Doesn’t that contradict what the assimilation policy’s supposed intention was? The gist of the policy was to take these children out of conditions that those opined as “superior” found to be “inferior” and adapt them to what deemed “superior” ways of living, allowing everyone to gain from the benefits of what comes with that superiority. That should include a good education, fair treatment, a nice, warm home with meals, and decent wages for these children. That’s not even superior; that’s merely a proper upbringing.
While Assimilation means bringing a diverse set of cultures together with hopes they can assume similar traditions and live under one set together harmoniously, the policy outlined in 1910 seemed more about eradicating than joining together. The children were to forget their heritage, culture, name, language, and families and assume all the non-indigenous groups’ traditions. They weren’t allowed to bring anything to the table.

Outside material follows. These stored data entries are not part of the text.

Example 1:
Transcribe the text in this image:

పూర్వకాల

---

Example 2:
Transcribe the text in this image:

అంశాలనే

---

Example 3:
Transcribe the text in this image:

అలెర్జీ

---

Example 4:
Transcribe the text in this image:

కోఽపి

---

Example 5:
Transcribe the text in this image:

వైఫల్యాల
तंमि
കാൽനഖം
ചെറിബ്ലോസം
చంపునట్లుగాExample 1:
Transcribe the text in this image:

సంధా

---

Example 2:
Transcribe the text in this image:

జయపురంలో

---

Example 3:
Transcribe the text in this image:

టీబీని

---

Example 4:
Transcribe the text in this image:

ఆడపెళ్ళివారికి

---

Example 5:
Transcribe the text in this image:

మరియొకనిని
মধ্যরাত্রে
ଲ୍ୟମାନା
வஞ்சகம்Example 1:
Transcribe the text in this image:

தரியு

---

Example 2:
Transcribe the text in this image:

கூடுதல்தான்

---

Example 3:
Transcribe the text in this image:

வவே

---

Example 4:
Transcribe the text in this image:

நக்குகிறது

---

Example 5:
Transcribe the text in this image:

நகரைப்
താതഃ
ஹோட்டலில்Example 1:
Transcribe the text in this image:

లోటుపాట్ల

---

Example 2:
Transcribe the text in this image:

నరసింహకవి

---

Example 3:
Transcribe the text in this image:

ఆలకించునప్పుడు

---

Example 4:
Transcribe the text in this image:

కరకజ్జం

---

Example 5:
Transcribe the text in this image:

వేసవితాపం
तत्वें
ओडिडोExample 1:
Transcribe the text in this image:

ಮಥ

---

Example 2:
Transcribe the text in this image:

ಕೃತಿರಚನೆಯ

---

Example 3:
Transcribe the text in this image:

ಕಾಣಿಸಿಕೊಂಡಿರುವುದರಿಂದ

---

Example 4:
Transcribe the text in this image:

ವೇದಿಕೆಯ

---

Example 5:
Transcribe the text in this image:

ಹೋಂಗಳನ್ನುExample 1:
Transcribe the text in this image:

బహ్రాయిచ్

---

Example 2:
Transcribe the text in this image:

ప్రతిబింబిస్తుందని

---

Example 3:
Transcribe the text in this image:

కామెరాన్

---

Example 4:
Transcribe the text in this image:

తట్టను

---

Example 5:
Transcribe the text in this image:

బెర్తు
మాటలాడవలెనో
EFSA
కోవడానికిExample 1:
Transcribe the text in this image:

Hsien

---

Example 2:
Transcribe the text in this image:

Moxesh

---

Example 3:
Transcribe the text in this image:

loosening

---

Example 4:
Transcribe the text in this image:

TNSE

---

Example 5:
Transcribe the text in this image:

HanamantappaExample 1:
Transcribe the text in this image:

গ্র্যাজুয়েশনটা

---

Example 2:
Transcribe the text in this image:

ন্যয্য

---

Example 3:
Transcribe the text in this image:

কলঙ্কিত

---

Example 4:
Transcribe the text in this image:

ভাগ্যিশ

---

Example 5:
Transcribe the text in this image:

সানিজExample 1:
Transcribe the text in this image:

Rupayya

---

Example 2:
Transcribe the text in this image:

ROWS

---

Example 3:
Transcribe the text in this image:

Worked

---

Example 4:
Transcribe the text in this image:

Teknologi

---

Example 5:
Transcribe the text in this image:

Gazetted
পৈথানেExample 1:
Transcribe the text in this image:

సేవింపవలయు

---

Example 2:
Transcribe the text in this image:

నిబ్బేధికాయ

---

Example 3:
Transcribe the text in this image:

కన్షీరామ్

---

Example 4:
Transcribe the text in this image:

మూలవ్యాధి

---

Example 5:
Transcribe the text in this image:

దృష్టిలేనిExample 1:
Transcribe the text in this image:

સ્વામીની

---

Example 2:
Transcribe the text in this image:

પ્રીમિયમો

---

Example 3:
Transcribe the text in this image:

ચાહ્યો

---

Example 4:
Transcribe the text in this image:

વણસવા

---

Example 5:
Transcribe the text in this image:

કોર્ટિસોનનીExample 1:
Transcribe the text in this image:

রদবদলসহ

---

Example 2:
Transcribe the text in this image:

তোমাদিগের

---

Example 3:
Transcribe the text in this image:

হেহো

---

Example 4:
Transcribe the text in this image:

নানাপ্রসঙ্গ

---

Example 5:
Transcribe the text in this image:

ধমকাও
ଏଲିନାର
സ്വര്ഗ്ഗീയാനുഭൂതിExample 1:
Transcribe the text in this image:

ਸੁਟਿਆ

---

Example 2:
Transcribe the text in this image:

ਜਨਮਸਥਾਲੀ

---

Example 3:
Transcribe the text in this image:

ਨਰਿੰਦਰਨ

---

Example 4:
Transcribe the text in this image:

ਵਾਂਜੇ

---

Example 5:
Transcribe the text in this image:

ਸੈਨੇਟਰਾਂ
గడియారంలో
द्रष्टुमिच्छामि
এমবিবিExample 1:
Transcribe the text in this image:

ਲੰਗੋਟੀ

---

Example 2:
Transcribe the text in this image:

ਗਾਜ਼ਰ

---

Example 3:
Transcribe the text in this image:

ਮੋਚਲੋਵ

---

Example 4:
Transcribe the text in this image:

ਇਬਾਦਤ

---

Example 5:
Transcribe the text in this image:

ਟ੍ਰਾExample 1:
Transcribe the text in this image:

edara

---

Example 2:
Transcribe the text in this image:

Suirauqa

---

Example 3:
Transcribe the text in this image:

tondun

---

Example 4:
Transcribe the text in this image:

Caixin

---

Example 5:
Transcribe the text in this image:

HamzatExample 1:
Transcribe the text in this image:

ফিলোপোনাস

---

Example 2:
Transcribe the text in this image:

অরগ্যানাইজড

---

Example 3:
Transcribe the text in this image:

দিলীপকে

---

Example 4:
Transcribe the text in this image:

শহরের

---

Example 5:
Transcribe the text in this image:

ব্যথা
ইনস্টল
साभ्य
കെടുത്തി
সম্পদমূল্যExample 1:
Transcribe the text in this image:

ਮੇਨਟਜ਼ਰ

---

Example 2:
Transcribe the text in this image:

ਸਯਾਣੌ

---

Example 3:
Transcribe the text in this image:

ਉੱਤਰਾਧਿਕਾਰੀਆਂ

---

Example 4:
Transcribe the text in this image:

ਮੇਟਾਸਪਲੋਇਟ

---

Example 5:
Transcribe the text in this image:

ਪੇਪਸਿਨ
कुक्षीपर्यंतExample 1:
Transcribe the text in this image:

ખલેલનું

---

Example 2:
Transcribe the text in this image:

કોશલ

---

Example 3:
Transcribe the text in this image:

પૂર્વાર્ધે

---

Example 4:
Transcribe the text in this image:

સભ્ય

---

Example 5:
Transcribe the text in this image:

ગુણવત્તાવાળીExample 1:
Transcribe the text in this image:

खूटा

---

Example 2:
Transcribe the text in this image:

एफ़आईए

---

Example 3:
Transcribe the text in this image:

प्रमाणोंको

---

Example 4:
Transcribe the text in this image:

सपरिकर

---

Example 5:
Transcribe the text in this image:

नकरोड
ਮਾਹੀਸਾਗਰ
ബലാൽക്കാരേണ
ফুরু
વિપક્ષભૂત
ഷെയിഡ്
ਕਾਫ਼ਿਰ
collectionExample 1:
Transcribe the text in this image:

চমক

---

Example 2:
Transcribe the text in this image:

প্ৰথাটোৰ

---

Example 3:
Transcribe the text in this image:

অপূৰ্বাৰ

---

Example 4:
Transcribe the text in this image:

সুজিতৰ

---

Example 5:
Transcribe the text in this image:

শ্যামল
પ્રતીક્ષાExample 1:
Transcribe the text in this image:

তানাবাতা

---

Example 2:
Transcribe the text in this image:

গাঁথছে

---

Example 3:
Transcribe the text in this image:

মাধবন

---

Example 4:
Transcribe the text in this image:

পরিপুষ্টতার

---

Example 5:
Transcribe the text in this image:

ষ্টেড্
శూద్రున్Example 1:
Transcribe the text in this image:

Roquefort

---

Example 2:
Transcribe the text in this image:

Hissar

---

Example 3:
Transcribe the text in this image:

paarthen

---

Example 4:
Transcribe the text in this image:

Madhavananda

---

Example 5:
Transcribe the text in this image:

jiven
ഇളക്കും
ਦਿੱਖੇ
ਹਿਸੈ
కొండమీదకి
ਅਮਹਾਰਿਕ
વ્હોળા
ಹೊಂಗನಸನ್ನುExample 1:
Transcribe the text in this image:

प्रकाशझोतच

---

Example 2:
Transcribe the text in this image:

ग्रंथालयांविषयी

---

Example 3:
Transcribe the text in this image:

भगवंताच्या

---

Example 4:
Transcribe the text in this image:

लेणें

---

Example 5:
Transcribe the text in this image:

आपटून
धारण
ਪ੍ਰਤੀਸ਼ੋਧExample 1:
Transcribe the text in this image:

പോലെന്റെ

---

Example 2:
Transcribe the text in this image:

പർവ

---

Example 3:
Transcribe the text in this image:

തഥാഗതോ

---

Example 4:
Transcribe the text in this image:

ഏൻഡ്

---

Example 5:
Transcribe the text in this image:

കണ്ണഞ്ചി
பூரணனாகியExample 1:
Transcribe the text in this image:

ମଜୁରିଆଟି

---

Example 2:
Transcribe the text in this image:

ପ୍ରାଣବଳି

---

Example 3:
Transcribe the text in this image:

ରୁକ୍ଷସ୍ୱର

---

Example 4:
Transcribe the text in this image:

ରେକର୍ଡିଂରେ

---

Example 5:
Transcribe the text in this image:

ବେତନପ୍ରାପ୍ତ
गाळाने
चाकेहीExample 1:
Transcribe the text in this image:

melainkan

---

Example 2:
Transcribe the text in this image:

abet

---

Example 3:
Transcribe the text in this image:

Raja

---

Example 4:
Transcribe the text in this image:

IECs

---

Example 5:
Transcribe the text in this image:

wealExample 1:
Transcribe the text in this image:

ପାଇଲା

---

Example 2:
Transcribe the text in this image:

No one could further carry on the people’s traditions in future generations with the children taken away from the families. The parents could not teach their kids about the culture and their beliefs. There was basic destruction of the indigenous family units.
Unfortunately, those affected by the lost generations face many challenges today in maintaining healthy family systems due to the circumstances endured. Depending on the children and parents’ ages when taken and what they know about their families, some of the “Stolen Generations” can potentially locate their lost families. Indeed, Government officials could participate in providing the information they need to make that happen.
The Assimilation went on for approximately sixty years until around 1970. The Australian Government, specifically Kevin Rudd, who was Australia’s prime minister then, notes to have delivered a formal apology to the indigenous people in 2008.